Osh was once a major market along the Silk Road. Now it is the most important city in the south of the country. I’m so excited to arrive in Osh after a long marshrutka ride. The airbnb is located just off the main street, but the taxi driver didn’t seem to know the street. Later it proves most drivers aren’t so familliar with the street, so I started to take the marshrutka in the city instead. In Kyrgyz bigger cities (I mean Bishkek and Osh), an app called 2GIS can be quite useful, it shows which marshrutka you need to take and includes more restaurants on it, google maps doesn’t work so well here.
As in its history, Osh nowadays still serves as an important market city, with the largest and crowded outdoor market in Central Asia. Osh is very close to Uzbekstan and not far from Tajikstan. The city being a crosspoint of all the neighbouring countries, you’ll find traders from especially Uzbekstan, and travellers who are doing a Silk Road journey.
breakfast at airbnb
found some tasty dried fruits in the market.

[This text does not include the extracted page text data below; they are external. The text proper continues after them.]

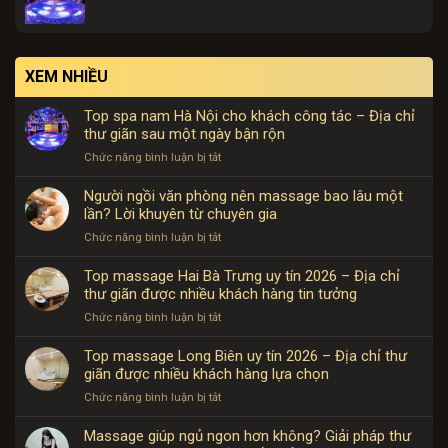
XEM NHIỀU
Top spa nam Hà Nội cho khách công tác – Địa chỉ
thư giãn sau một ngày bận rộn
ở
Chức năng bình luận bị tắt
Top
spa
Người ngồi văn phòng nên massage bao lâu một
nam
lần? Lời khuyên từ chuyên gia
Hà
ở
Chức năng bình luận bị tắt
Nội
Người
cho
ngồi
Top massage Hai Bà Trưng uy tín 2026 – Địa chỉ
khách
văn
thư giãn được nhiều khách hàng tin tưởng
công
phòng
tác
ở
Chức năng bình luận bị tắt
nên
–
Top
massage
Địa
massage
Top massage Long Biên uy tín 2026 – Địa chỉ thư
bao
chỉ
Hai
giãn được nhiều khách hàng lựa chọn
lâu
thư
Bà
một
giãn
ở
Chức năng bình luận bị tắt
Trưng
lần?
sau
Top
uy
Lời
một
massage
Massage giúp ngủ ngon hơn không? Giải pháp thư
tín
khuyên
ngày
Long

My favorite one is dried tomato, because it is not too sweet
Kbac is so far my favorite drink in Kyrgyzstan. It is a Russian malt bread soda. It’s sweet and tastes like beer to me. Perfect for the summer. You find these barrels everywhere in Osh streets.
Osh city park
There is a cool 3-storey yurt museum inside the park.
The museum itself isn’t that interesting, but the architecture is cool. Considering it only costs less than €1, still worth taking a look at.
Had some proper meals here. Lagman (above) is a traditional noodle. Kebab and BBQ is popular too. Kyrgyzstan isn’t that vegetarian friendly, the food is great and cheap. These dishes cost €1.5 each.
To be honest, I loved the landscape of Kyrgyzstan much more than its cities. Even though I was told that Osh is a historical and one of the most important cities along the ancient Silk Road, I didn’t think it’s that special. For sure it sounds amazing, with the largest bazaar in the whole Central Asia and Mountain Sulaiman-Too, which is called holy mountain by locals. I guess it is amazing because of its religious meaning, rather than the landscape, as I saw a lot of local tourists taking a walk to the hill and pray in the little caves.
Mountain Sulaiman-Too is located right in the center of Osh, next to the central park, so still great for a walk and get a view of the city anyway.
Behind me is the Museum Sulaiman Too, a museum of Kyrgyz history and culture. The two architecture is built in a big cave, the architecture itself looks wonderful! But not a museum person, especially for countries like Kyrgyzstan where its traditional culture is well kept and can still be seen in real life. not for this kind of museums anyway, so I didn’t go inside, admiring its architectural beauty from outside is pretty enough for me already.
On my way to the museum, there a place where people say you have to slide 3 times on a holy rock. I did that, was fun and I even made some videos of me doing that, but somehow I can’t find them, probably deleted when my phone got too full. Taking too much photo problems…
View of Osh, not the best but for sure not bad either, a super green city.